The Dialectical Behavior Therapy Skills Workbook, 1st Edition

Introduction

Dialectical Behavior Therapy: An Overview of the Treatment

Dialectical behavior therapy, developed by Marsha Linehan (1993a, 1993b), is extraordinarily effective at helping people manage overwhelming emotions. Research shows that dialectical behavior therapy strengthens a person’s ability to handle distress without losing control or acting destructively.

A lot of people struggle with overwhelming emotions. It’s as if the knob is turned to maximum volume on much of what they feel. When they get angry or sad or scared, it shows up as a big, powerful wave that can sweep them off their feet.

If you’ve faced overwhelming emotions in your life, you know what we’re talking about. There are days when your feelings hit you with the force of a tsunami. And when that happens, it makes you—understandably—afraid to feel things because you don’t want to get swept away by your emotions. The trouble is, the more you try to suppress or put a lid on your emotions, the more overwhelming they can get. We’ll talk about that in chapters 6 and 7 on emotional regulation. What’s important to know right now is that trying to stop your feelings doesn’t work.

There’s a fair amount of research to suggest that the likelihood of developing intense, overwhelming emotions may be hardwired from birth. But it can also be greatly affected by trauma or neglect during childhood.
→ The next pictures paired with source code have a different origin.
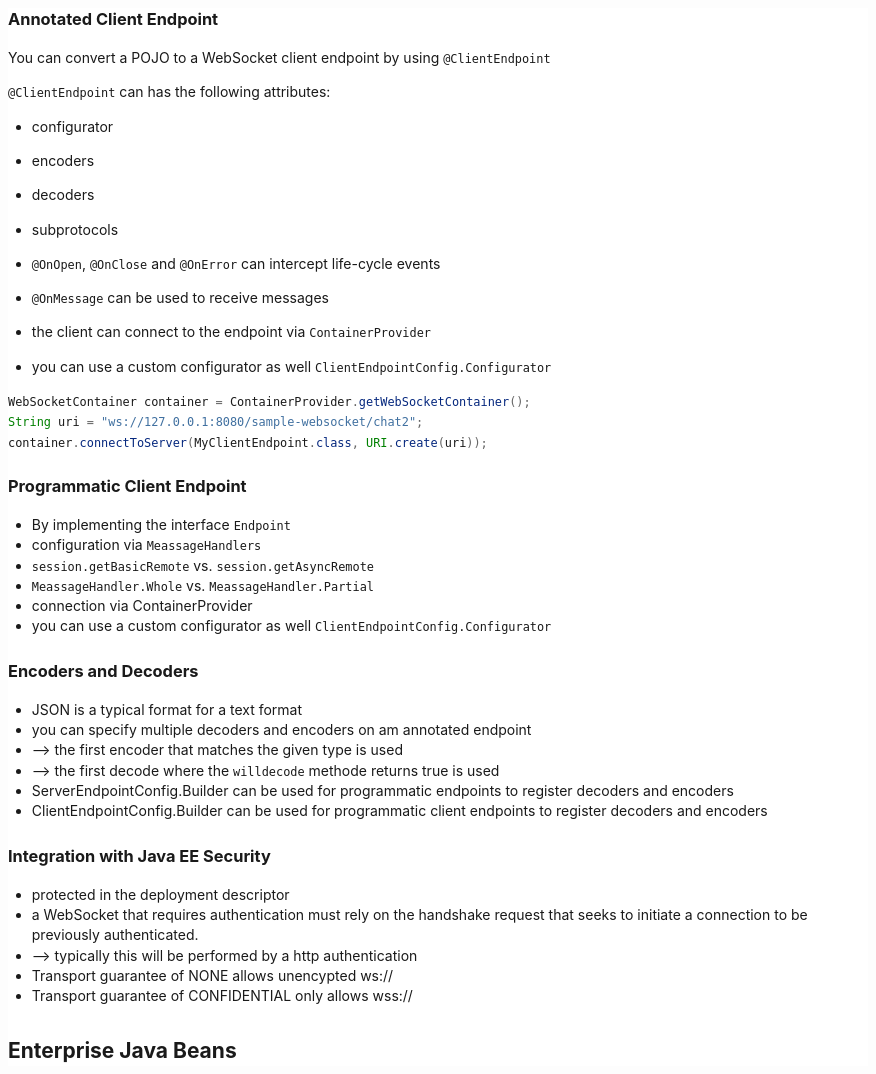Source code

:
### Annotated Client Endpoint

You can convert a POJO to a WebSocket client endpoint by using `@ClientEndpoint`

`@ClientEndpoint` can has the following attributes: 

* configurator 
* encoders 
* decoders 
* subprotocols 

* `@OnOpen`, `@OnClose` and `@OnError` can intercept life-cycle events
* `@OnMessage` can be used to receive messages
* the client can connect to the endpoint via `ContainerProvider`
* you can use a custom configurator as well `ClientEndpointConfig.Configurator`

```Java
WebSocketContainer container = ContainerProvider.getWebSocketContainer();
String uri = "ws://127.0.0.1:8080/sample-websocket/chat2";
container.connectToServer(MyClientEndpoint.class, URI.create(uri));
```

### Programmatic Client Endpoint

* By implementing the interface `Endpoint`
* configuration via `MeassageHandlers`
* `session.getBasicRemote` vs. `session.getAsyncRemote`
* `MeassageHandler.Whole` vs. `MeassageHandler.Partial`
* connection via ContainerProvider
* you can use a custom configurator as well `ClientEndpointConfig.Configurator`

### Encoders and Decoders 

* JSON is a typical format for a text format
* you can specify multiple decoders and encoders on am annotated endpoint
* --> the first encoder that matches the given type is used 
* --> the first decode where the `willdecode` methode returns true is used 
*  ServerEndpointConfig.Builder can be used for programmatic endpoints to register decoders and encoders
*  ClientEndpointConfig.Builder can be used for programmatic client endpoints to register decoders and encoders

### Integration with Java EE Security 

* protected in the deployment descriptor 
* a WebSocket that requires authentication must rely on the handshake request that seeks to initiate a connection to be previously authenticated.
* --> typically this will be performed by a http authentication  
* Transport guarantee of NONE allows unencypted ws://
* Transport guarantee of CONFIDENTIAL only allows wss://


## Enterprise Java Beans 
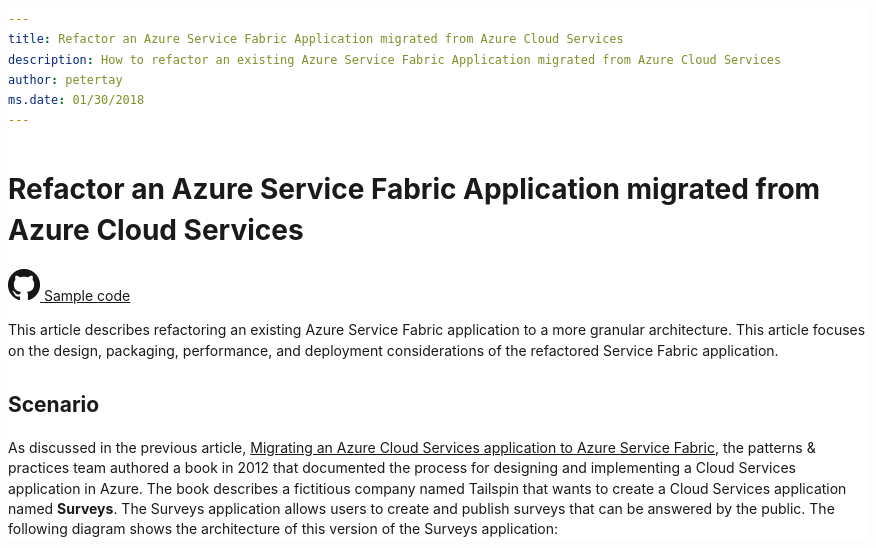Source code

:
 ```yaml
---
title: Refactor an Azure Service Fabric Application migrated from Azure Cloud Services 
description: How to refactor an existing Azure Service Fabric Application migrated from Azure Cloud Services
author: petertay
ms.date: 01/30/2018
---
```

# Refactor an Azure Service Fabric Application migrated from Azure Cloud Services

[![GitHub](../_images/github.png) Sample code][sample-code]

This article describes refactoring an existing Azure Service Fabric application to a more granular architecture. This article focuses on the design, packaging, performance, and deployment considerations of the refactored Service Fabric application.

## Scenario

As discussed in the previous article, [Migrating an Azure Cloud Services application to Azure Service Fabric][migrate-from-cloud-services], the patterns & practices team authored a book in 2012 that documented the process for designing and implementing a Cloud Services application in Azure. The book describes a fictitious company named Tailspin that wants to create a Cloud Services application named **Surveys**. The Surveys application allows users to create and publish surveys that can be answered by the public. The following diagram shows the architecture of this version of the Surveys application:


[azure-sdk]: https://azure.microsoft.com/en-us/downloads/archive-net-downloads/
[container-scenarios]: /azure/service-fabric/service-fabric-containers-overview
[kestrel]: https://docs.microsoft.com/aspnet/core/fundamentals/servers/kestrel?tabs=aspnetcore2x
[kestrel-intro]: https://docs.microsoft.com/aspnet/core/fundamentals/servers/kestrel?tabs=aspnetcore1x
[migrate-from-cloud-services]: migrate-from-cloud-services.md
[monitoring-diagnostics]: /azure/service-fabric/service-fabric-diagnostics-overview
[reliable-concurrent-queue]: /azure/service-fabric/service-fabric-reliable-services-reliable-concurrent-queue
[reverse-proxy]: /azure/service-fabric/service-fabric-reverseproxy
[sample-code]: https://github.com/mspnp/cloud-services-to-service-fabric/tree/master/servicefabric-phase-2
[service-fabric]: /azure/service-fabric/service-fabric-get-started
[service-fabric-sdk]: /azure/service-fabric/service-fabric-get-started
[weblistener]: https://docs.microsoft.com/aspnet/core/fundamentals/servers/weblistener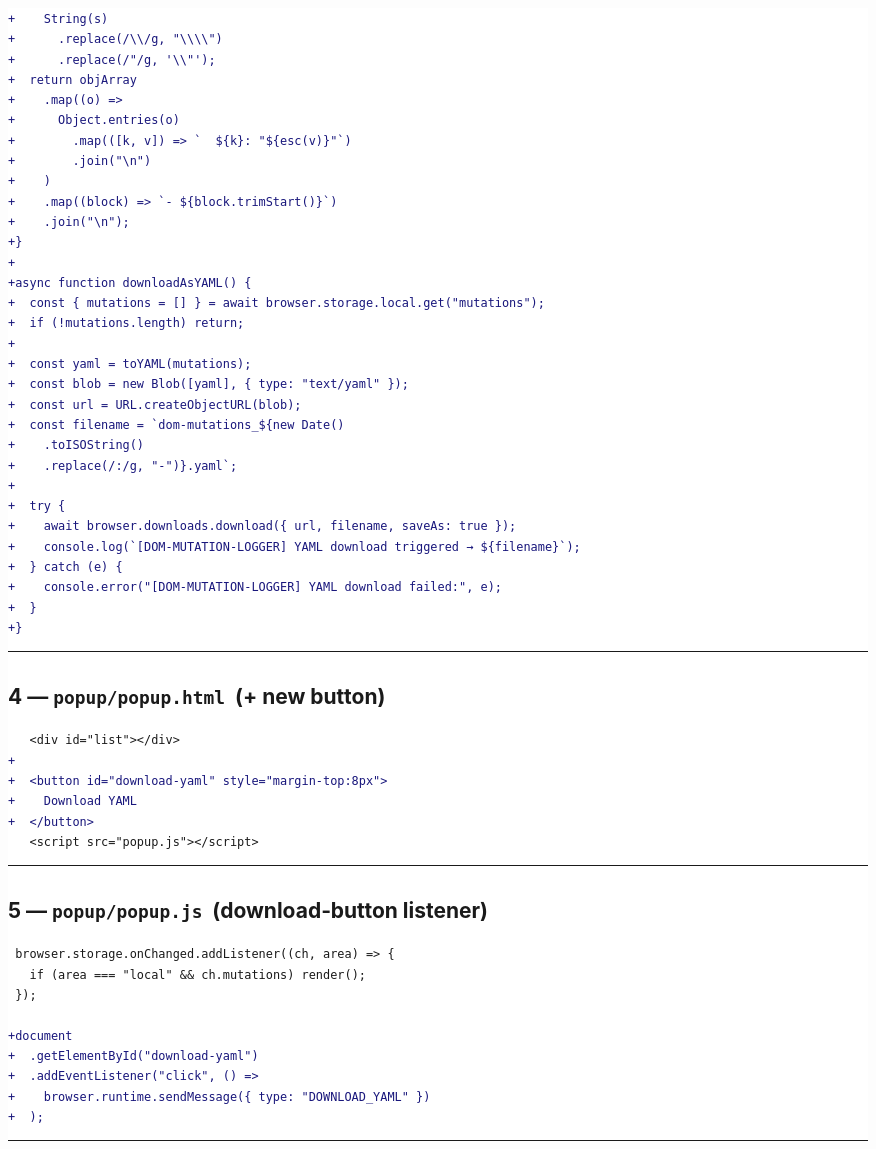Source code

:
 ```diff
+    String(s)
+      .replace(/\\/g, "\\\\")
+      .replace(/"/g, '\\"');
+  return objArray
+    .map((o) =>
+      Object.entries(o)
+        .map(([k, v]) => `  ${k}: "${esc(v)}"`)
+        .join("\n")
+    )
+    .map((block) => `- ${block.trimStart()}`)
+    .join("\n");
+}
+
+async function downloadAsYAML() {
+  const { mutations = [] } = await browser.storage.local.get("mutations");
+  if (!mutations.length) return;
+
+  const yaml = toYAML(mutations);
+  const blob = new Blob([yaml], { type: "text/yaml" });
+  const url = URL.createObjectURL(blob);
+  const filename = `dom-mutations_${new Date()
+    .toISOString()
+    .replace(/:/g, "-")}.yaml`;
+
+  try {
+    await browser.downloads.download({ url, filename, saveAs: true });
+    console.log(`[DOM‑MUTATION‑LOGGER] YAML download triggered → ${filename}`);
+  } catch (e) {
+    console.error("[DOM‑MUTATION‑LOGGER] YAML download failed:", e);
+  }
+}
```

---

## 4 — `popup/popup.html`  (+ new button)

```diff
   <div id="list"></div>
+
+  <button id="download-yaml" style="margin-top:8px">
+    Download YAML
+  </button>
   <script src="popup.js"></script>
```

---

## 5 — `popup/popup.js`  (download‑button listener)

```diff
 browser.storage.onChanged.addListener((ch, area) => {
   if (area === "local" && ch.mutations) render();
 });
 
+document
+  .getElementById("download-yaml")
+  .addEventListener("click", () =>
+    browser.runtime.sendMessage({ type: "DOWNLOAD_YAML" })
+  );
```

---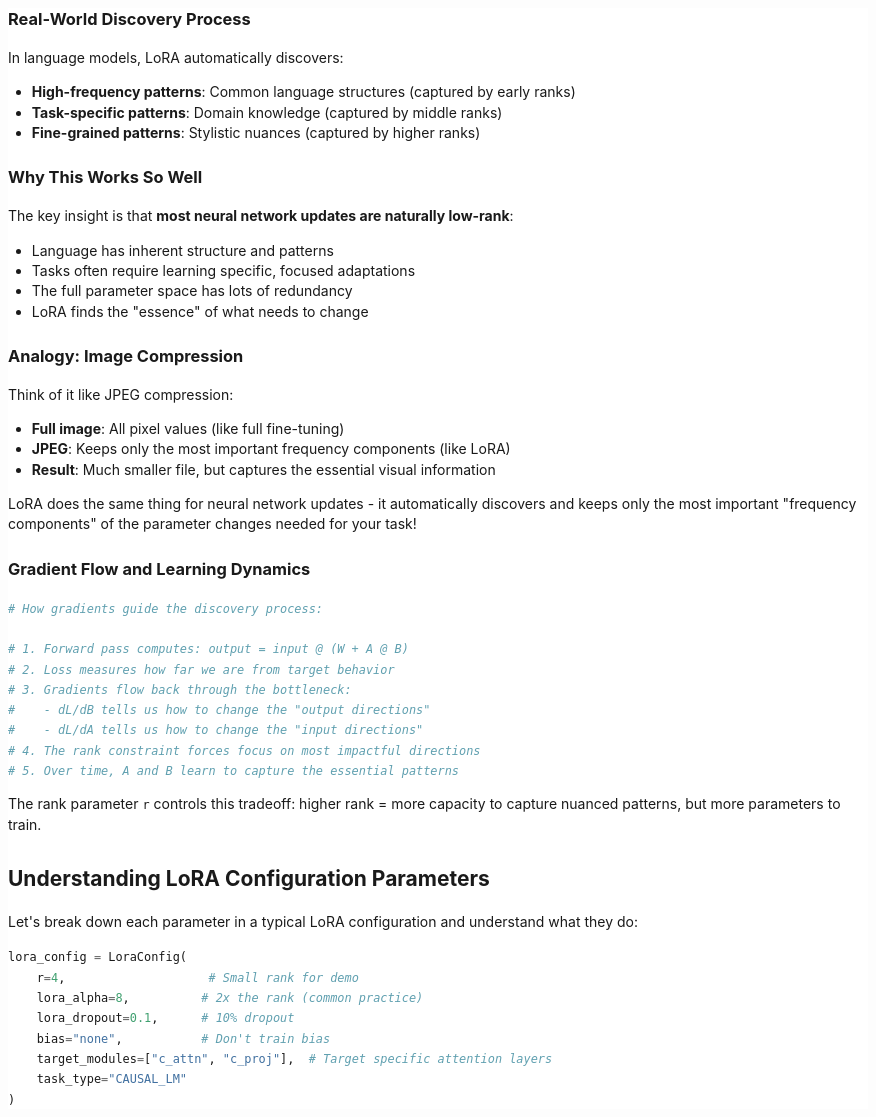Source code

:### Real-World Discovery Process

In language models, LoRA automatically discovers:
- **High-frequency patterns**: Common language structures (captured by early ranks)
- **Task-specific patterns**: Domain knowledge (captured by middle ranks)
- **Fine-grained patterns**: Stylistic nuances (captured by higher ranks)

### Why This Works So Well

The key insight is that **most neural network updates are naturally low-rank**:
- Language has inherent structure and patterns
- Tasks often require learning specific, focused adaptations
- The full parameter space has lots of redundancy
- LoRA finds the "essence" of what needs to change

### Analogy: Image Compression

Think of it like JPEG compression:
- **Full image**: All pixel values (like full fine-tuning)
- **JPEG**: Keeps only the most important frequency components (like LoRA)
- **Result**: Much smaller file, but captures the essential visual information

LoRA does the same thing for neural network updates - it automatically discovers and keeps only the most important "frequency components" of the parameter changes needed for your task!

### Gradient Flow and Learning Dynamics

```python
# How gradients guide the discovery process:

# 1. Forward pass computes: output = input @ (W + A @ B)
# 2. Loss measures how far we are from target behavior
# 3. Gradients flow back through the bottleneck:
#    - dL/dB tells us how to change the "output directions"
#    - dL/dA tells us how to change the "input directions"
# 4. The rank constraint forces focus on most impactful directions
# 5. Over time, A and B learn to capture the essential patterns
```

The rank parameter `r` controls this tradeoff: higher rank = more capacity to capture nuanced patterns, but more parameters to train.

## Understanding LoRA Configuration Parameters

Let's break down each parameter in a typical LoRA configuration and understand what they do:

```python
lora_config = LoraConfig(
    r=4,                    # Small rank for demo
    lora_alpha=8,          # 2x the rank (common practice)
    lora_dropout=0.1,      # 10% dropout
    bias="none",           # Don't train bias
    target_modules=["c_attn", "c_proj"],  # Target specific attention layers
    task_type="CAUSAL_LM"
)
```
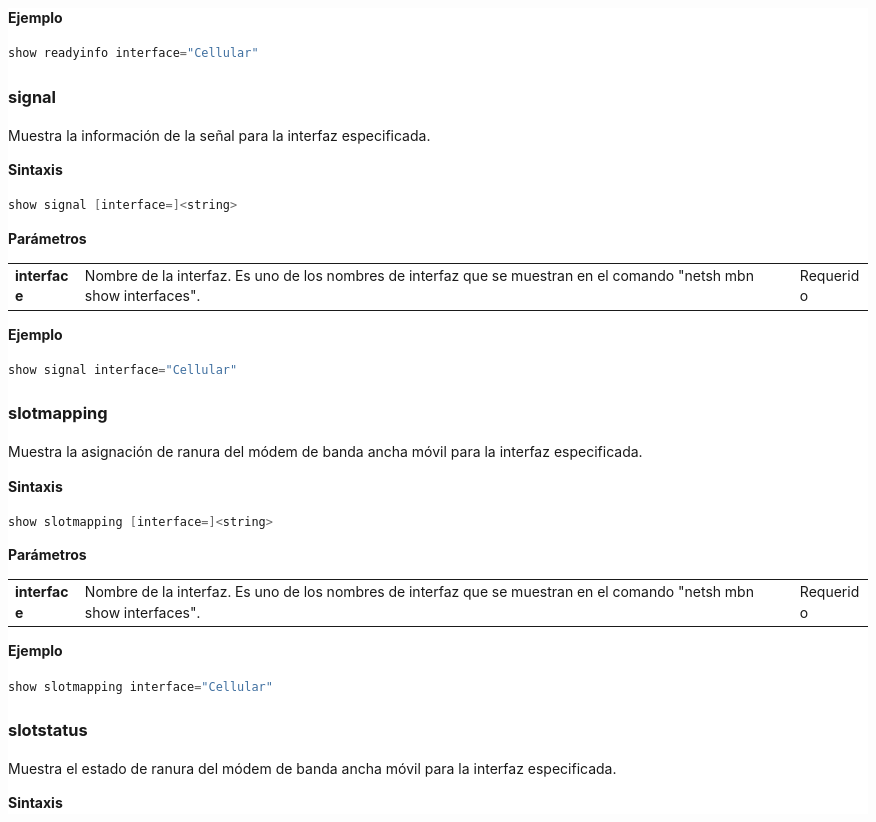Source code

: **Ejemplo**

```powershell
show readyinfo interface="Cellular"
```


### <a name="signal"></a>signal

Muestra la información de la señal para la interfaz especificada.

**Sintaxis**

```powershell
show signal [interface=]<string>
```

**Parámetros**

|               |                                                                                               |          |
|---------------|-----------------------------------------------------------------------------------------------|----------|
| **interface** | Nombre de la interfaz. Es uno de los nombres de interfaz que se muestran en el comando "netsh mbn show interfaces". | Requerido |


**Ejemplo**

```powershell
show signal interface="Cellular"
```


### <a name="slotmapping"></a>slotmapping

Muestra la asignación de ranura del módem de banda ancha móvil para la interfaz especificada.

**Sintaxis**

```powershell
show slotmapping [interface=]<string>
```

**Parámetros**

|               |                                                                                               |          |
|---------------|-----------------------------------------------------------------------------------------------|----------|
| **interface** | Nombre de la interfaz. Es uno de los nombres de interfaz que se muestran en el comando "netsh mbn show interfaces". | Requerido |


**Ejemplo**

```powershell
show slotmapping interface="Cellular"
```


### <a name="slotstatus"></a>slotstatus

Muestra el estado de ranura del módem de banda ancha móvil para la interfaz especificada.

**Sintaxis**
Trauma at critical points in our development can literally alter our brain structure in ways that make us more vulnerable to intense, negative emotions. However, the fact that a propensity to intense emotions is often rooted in genetics or trauma doesn’t mean the problem can’t be overcome. Thousands of people have used the skills you’ll learn in this book to achieve better emotional control. They have changed their lives—and you can too.

So what are these skills, and how will they help you? Dialectical behavior therapy teaches four critically important skills that can both reduce the size of emotional waves and help you keep your balance when those emotions overwhelm you.

1. Distress tolerance will help you cope better with painful events by building up your resiliency and giving you new ways to soften the effects of upsetting circumstances.

2. Mindfulness will help you experience more fully the present moment while focusing less on painful experiences from the past or frightening possibilities in the future. Mindfulness will also give you tools to overcome habitual, negative judgments about yourself and others.

3. Emotion regulation skills help you to recognize more clearly what you feel and then to observe each emotion without getting overwhelmed by it. The goal is to modulate your feelings without behaving in reactive, destructive ways.

4. Interpersonal effectiveness gives you new tools to express your beliefs and needs, set limits, and negotiate solutions to problems—all while protecting your relationships and treating others with respect.

This book is structured to make learning easier. Each of the key skills is covered in two chapters—basic and advanced—except mindfulness, which has a third, more advanced chapter. The basic skills chapters teach necessary concepts, identify the components of the new skill, and lead you through initial steps for acquiring the skill. The advanced skills chapters take you through the remaining components of the skill, building level by level. There will be examples to make each step clear as well as assessments, exercises, and worksheets to help you practice each thing you learn. Then in the final chapter, Putting It All Together, you’ll learn how to integrate all those skills, in order to make them a regular part of your life.

The Dialectical Behavior Therapy Skills Workbook is written to make learning easy. The hard part will be making the commitment to do the exercises and put your new skills into practice. Nothing will change by just reading. The words on these pages will have no impact on your life unless you implement—behaviorally—the new techniques and strategies you will learn here. So now is a good time to think about why you are reading this book and what you want to change. Right here, on this page, write down three ways you currently react to your emotions that you want to change. In other words, what three things do you do when upset or overwhelmed that are damaging—and that you are committed to replace with better ways to cope?

1. ___________

2. ___________

3. ___________

Who This Book Is For

There are two intended audiences for The Dialectical Behavior Therapy Skills Workbook. The first is people who are in dialectical behavior therapy (either group or individual) and need a workbook to help learn the four key skills. We also wrote this book so it could be used independently by anyone who struggles with overwhelming feelings. All the tools are here to achieve significant changes in your ability to control emotion. With that said, if you are reading this workbook on your own and are having a hard time implementing the new skills, we strongly recommend seeking the services of a qualified dialectical behavior therapist.

There Is Hope

Life is hard. You already know that. But you are not stuck or helpless in your struggle with your emotions. You can expect, if you really do the work to implement these skills, that how you react to feelings will change. That’s because—regardless of genetics or early pain—the key skills you’ll learn here can affect the outcome of every conflict and every upset and can literally alter the course of your relationships. There is every reason to hope. All you have to do is turn the page and begin. Then keep working at it.